Showing posts with label death family. Show all posts
Showing posts with label death family. Show all posts

Monday, May 26, 2014

I know this; and thus I challenge it.

I'm about three quarters of the way through number 75, White Teeth by Zadie Smith, and am happy to report it I'm enjoying it. I started it a couple of weeks ago, but was away at a golf tournament last week, on an annual trip that doesn't afford me much reading time. Looking back at the Victoria Day weekend the past few years, I see there is always a gap in my reading each time. But I'm back on track now, and plan to finish it before I leave on another trip this Thursday.

When I do finish it, I might be in a bit of a conundrum with regards to what to read next. Right now I'm planning on reading A House for Mr. Biswas by V.S. Naipaul, and I do currently have it out from the library. The problem is that it is getting more and more difficult to plan my next read, simply because there are fewer books to choose from.

Friday, August 10, 2012

Less. what's next?

As I make my way through Revolutionary Road, I've started to think about what I should be planning to read for the next few months.  As you may have noticed, I've tried to space out the bigger reads a little, so as not to get bogged down by them, but also in an effort to not leave them until the end.  But really, there hasn't been any order set in stone.  Mostly I've been getting what I can from the library and going from there.  However, after having read 58 books there are simply fewer books to chose from than two years ago, so the decision over what to read next is more difficult, but also more important.

Of the final 40 books, I have already decided on the final five.  I'm ending with Nineteen-Eighty Four as I've read it several times, and if you recall, was actually going to start the list with it until I discovered my tattered copy was missing the first fifteen pages.  I've also decided to read Never Let Met Go and A Passage to India as numbers 99 and 98 respectively, as they are the newest and oldest books on the list.  Numbers 97 and 96 will be Neuromancer and A Death in the Family, as those are two books that I own a copy of.  I figure with only five novels left, it might be more difficult to get them from the library so I should be sure to read ones I can get my hands on.

So that leaves 35 other books to read (I'm reading One Flew Over the Cuckoo's Nest next, as #60), and there are still a few behemoths left.  I've identified, Gravity's Rainbow, Lord of the Rings, Call it Sleep, The Man Who Loved Children, and A Dance to the Music of Time as the most challenging book I still have to read.  Some will be challenging because I have been told how unreadable they are by a co-author of the list (Man Who Loved Children)  while others will be difficult simply because of their length (Lord of the Rings and A Dance to the Music of Time).

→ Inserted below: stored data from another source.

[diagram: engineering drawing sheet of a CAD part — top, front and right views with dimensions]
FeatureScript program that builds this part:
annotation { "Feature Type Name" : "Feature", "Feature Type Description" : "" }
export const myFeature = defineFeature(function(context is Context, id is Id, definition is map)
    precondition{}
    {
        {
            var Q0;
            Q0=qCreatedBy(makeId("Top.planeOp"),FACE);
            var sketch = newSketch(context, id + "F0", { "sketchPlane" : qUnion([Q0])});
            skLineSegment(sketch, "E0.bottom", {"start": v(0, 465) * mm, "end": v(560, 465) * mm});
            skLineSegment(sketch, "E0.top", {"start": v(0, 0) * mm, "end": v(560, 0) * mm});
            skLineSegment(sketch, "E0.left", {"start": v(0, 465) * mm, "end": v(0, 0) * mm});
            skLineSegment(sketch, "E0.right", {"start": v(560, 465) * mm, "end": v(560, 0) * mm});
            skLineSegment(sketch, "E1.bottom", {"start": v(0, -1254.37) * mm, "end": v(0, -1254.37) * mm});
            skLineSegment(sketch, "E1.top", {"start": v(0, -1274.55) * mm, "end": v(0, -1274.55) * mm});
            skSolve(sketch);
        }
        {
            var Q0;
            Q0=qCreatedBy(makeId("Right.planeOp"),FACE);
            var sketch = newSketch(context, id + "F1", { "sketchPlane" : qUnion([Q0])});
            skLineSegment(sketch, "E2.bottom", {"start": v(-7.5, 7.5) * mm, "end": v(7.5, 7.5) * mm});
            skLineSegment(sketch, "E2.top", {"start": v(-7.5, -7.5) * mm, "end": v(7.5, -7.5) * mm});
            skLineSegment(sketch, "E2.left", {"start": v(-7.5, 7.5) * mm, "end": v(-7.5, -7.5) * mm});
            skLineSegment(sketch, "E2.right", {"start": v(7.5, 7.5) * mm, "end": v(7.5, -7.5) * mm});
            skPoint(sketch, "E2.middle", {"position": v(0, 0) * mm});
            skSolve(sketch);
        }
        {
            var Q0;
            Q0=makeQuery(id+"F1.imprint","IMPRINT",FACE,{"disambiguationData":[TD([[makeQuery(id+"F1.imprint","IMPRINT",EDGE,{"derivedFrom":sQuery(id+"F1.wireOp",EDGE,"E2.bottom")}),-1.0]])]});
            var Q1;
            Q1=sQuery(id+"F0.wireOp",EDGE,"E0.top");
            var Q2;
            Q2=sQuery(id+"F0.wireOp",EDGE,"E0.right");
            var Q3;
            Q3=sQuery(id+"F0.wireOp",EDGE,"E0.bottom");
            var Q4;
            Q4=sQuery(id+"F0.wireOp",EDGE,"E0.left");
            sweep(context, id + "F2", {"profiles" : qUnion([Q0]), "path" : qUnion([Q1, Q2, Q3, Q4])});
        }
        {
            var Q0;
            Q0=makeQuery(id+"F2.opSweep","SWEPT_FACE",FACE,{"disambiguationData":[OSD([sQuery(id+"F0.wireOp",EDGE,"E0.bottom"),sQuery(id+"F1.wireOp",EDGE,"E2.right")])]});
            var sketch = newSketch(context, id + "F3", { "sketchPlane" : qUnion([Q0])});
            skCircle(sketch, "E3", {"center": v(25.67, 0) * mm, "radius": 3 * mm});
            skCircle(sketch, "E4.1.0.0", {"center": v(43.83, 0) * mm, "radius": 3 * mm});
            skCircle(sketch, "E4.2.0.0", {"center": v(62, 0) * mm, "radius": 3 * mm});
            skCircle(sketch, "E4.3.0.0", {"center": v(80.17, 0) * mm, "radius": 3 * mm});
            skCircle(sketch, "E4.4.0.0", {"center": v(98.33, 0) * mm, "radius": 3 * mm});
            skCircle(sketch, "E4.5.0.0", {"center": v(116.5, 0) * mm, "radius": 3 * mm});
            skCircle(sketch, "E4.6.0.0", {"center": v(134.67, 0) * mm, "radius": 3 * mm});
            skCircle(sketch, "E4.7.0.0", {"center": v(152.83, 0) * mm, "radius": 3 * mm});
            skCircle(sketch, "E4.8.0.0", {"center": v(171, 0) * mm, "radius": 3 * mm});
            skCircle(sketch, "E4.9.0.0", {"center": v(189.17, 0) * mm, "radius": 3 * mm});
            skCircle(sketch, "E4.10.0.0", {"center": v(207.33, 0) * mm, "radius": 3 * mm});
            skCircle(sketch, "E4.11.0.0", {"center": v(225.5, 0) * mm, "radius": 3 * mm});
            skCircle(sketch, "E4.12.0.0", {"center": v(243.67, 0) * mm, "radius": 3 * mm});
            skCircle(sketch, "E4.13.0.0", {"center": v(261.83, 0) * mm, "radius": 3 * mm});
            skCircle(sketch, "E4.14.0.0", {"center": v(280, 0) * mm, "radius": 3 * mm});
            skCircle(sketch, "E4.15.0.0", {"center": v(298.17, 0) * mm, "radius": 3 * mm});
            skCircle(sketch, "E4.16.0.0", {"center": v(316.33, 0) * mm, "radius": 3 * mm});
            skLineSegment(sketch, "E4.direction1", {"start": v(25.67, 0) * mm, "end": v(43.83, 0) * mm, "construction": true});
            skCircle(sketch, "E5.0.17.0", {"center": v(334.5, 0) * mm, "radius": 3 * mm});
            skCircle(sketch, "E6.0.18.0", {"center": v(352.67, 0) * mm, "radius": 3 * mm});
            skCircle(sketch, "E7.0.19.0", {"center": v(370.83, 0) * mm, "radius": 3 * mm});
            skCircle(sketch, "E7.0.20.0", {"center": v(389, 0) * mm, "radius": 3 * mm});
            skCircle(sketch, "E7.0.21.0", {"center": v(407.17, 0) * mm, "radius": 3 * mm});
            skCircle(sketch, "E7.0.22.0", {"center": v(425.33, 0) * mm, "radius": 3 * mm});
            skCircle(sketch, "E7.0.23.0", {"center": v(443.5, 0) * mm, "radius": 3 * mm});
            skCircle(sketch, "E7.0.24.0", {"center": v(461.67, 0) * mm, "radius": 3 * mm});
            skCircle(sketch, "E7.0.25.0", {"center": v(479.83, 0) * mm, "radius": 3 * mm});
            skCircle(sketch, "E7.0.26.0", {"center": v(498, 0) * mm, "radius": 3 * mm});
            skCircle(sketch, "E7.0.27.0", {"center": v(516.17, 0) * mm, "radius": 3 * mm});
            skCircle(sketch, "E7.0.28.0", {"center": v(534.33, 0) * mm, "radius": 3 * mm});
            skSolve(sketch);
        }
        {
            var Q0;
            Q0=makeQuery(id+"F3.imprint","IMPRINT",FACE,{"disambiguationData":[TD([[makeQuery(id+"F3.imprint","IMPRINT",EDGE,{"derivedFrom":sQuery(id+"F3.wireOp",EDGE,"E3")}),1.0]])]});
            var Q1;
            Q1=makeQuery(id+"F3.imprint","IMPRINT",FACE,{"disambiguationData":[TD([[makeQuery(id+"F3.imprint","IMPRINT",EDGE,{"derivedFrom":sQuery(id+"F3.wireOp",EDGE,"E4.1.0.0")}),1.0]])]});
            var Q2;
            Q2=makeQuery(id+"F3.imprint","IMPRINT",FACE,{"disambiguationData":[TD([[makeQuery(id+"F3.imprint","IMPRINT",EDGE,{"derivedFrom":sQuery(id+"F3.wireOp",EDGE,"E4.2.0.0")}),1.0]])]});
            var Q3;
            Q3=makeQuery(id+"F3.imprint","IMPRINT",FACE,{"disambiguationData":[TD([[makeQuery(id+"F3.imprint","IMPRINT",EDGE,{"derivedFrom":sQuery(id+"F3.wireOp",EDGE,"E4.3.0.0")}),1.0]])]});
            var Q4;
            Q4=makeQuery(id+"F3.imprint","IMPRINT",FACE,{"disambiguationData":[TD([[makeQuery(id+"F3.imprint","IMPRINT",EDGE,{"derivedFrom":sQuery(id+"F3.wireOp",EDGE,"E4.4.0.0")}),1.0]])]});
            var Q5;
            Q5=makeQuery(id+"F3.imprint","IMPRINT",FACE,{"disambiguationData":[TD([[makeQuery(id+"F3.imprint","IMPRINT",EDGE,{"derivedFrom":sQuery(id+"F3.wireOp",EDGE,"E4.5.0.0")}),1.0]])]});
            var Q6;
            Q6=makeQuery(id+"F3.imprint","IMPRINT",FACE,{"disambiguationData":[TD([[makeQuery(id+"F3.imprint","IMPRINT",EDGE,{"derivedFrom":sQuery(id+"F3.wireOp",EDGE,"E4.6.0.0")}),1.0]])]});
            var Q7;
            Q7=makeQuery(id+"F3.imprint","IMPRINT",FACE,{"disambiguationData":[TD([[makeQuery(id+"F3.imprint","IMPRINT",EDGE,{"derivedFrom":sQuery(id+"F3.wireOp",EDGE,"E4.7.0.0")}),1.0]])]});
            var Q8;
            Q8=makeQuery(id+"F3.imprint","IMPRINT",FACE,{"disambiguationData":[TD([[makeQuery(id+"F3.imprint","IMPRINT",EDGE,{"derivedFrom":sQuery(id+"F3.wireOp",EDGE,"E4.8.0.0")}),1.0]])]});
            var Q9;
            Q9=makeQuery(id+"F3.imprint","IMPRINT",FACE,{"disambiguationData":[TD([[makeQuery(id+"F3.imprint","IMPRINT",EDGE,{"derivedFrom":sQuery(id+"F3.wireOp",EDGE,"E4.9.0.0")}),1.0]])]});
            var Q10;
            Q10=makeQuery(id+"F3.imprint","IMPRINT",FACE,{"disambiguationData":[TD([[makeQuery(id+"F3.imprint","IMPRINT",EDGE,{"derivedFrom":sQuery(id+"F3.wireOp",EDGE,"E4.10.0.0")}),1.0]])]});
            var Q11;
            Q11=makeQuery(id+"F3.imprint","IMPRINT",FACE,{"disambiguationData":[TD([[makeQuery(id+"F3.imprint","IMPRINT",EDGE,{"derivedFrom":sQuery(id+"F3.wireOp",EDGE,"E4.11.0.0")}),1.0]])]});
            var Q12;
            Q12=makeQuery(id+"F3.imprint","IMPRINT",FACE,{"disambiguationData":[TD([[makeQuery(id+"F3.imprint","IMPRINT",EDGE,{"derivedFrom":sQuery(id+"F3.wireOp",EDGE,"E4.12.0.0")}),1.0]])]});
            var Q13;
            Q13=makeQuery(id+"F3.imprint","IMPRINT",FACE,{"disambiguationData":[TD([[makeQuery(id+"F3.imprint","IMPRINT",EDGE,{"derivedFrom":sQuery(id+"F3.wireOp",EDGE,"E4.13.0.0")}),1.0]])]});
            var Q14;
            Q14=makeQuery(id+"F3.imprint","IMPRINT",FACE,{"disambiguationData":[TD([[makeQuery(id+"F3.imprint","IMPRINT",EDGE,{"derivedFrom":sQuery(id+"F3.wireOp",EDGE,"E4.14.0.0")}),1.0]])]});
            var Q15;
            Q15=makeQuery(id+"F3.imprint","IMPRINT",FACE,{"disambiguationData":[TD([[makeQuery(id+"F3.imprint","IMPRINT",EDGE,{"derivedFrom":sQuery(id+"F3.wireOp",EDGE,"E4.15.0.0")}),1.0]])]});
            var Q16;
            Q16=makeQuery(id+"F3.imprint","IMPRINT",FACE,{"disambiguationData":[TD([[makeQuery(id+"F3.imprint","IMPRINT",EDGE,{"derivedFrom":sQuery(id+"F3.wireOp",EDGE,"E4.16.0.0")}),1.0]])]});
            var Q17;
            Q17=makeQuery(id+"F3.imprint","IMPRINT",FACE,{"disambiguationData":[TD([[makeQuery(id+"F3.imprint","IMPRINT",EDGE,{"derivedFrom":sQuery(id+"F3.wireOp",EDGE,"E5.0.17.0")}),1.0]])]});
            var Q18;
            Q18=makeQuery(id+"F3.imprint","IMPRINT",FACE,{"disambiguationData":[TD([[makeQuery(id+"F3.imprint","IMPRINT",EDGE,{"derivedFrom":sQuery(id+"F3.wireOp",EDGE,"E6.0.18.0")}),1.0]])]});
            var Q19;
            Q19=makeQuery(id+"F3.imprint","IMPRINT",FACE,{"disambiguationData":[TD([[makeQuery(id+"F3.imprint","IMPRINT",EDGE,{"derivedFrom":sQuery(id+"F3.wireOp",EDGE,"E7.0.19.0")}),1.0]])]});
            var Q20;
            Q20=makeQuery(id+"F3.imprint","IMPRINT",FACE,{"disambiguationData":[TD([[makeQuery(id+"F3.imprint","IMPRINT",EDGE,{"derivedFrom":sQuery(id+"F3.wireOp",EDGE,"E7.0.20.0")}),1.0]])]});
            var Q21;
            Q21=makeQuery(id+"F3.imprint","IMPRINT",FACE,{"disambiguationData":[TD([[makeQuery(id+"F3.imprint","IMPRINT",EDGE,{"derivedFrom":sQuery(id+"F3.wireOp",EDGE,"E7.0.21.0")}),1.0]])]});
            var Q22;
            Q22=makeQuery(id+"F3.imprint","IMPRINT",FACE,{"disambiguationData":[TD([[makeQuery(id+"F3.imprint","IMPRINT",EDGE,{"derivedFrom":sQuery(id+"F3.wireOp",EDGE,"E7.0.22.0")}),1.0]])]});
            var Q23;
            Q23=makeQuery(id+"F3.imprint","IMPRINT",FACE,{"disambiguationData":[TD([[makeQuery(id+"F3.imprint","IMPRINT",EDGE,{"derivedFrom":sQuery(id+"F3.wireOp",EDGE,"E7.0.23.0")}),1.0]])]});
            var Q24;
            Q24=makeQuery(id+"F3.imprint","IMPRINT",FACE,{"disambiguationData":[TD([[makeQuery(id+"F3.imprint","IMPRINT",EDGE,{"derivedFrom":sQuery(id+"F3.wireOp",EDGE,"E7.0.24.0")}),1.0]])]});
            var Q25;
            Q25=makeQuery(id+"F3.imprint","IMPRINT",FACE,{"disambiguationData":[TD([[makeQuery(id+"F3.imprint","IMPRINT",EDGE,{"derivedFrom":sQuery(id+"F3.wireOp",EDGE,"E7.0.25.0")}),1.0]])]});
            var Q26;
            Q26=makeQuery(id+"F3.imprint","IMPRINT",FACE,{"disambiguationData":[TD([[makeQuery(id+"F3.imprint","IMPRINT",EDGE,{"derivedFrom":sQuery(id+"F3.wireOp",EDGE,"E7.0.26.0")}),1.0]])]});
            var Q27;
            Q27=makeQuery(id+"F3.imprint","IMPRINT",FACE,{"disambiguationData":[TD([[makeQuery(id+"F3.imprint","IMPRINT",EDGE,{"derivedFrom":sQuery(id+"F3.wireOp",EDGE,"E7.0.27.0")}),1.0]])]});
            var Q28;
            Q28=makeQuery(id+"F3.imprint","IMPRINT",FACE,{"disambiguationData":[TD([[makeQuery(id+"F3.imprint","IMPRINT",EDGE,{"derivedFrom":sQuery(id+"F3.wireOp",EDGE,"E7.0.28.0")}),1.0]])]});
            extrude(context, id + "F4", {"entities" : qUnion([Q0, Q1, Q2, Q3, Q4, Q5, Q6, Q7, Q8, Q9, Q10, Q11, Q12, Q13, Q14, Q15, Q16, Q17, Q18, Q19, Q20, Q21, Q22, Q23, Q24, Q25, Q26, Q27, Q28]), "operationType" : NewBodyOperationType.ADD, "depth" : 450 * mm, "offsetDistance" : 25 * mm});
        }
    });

Anyone for a little light reading?
I'm starting to realize that one of these five books needs to be #61 or #62, and I'm not sure which one it is going to be.  Of those five, Lord of the Rings is probably the most appealing and Gravity's Rainbow the least.  I can't keep putting the other Pynchon novel off though!  However, Call it Sleep is sitting on the shelf behind me right now, but, it's thicker than four other books combined.  Maybe it's large print.  Really large print.  Or think paper.

Of course for every long book there are shorter ones.  Looking at what I have left I'm predicting that To Kill a Mockingbird, Are You There God? It's Me Margaret, Lord of the Flies, Watchmen, and Wide Sargasso Sea, will be my easiest reads.  Don't be surprised if the books mentioned earlier are followed by one of these.

But I suppose for now, this is all like planning tomorrow's lunch when you haven't even begun to finish making today's.  Let's get back to our regularly scheduled program, Revolutionary Road.

Saturday, November 6, 2010

The purchase made, the fruits are to ensue;

I did something with The List today that I haven't ever done before; I purchased one of the books.  I had been doing some spring cleaning at home (in fall), and was looking over my bookshelves when I noticed such classic titles as Leonard Maltin's 2001 Guide to the Movies and Golf Jokes.  While the former was replaced by the Internet in 2001, the latter has been replaced by...well...anything.  I think the only funny part of that book was the look of dismay on my face when I pulled it out of a Christmas stocking fifteen years ago.

I gathered up about ten books that I probably hadn't touched in five years and would never touch again and ventured down to a used bookshop near my house.  I had planned ahead, and arrived at the store with not only my used books (well, one of them wasn't used, it was a textbook from my first-year statistics class), but also a list of three books that are not available from the Calgary Public Library.  These are Dog Soldiers, Loving, and A Death in the Family.  They had the last one in stock, in good condition for $8.50.  I headed back to the counter to see how much I would profit from my literary gems, only to hear they would only take two books (Golf Jokes wasn't one of them), and give me six dollars in store credit.

So, it has cost me $2.50 to acquire my first book from The List.  I think I'll add that to my fine total, in a sub category, so I can arrive at a total cost for reading 100 novels.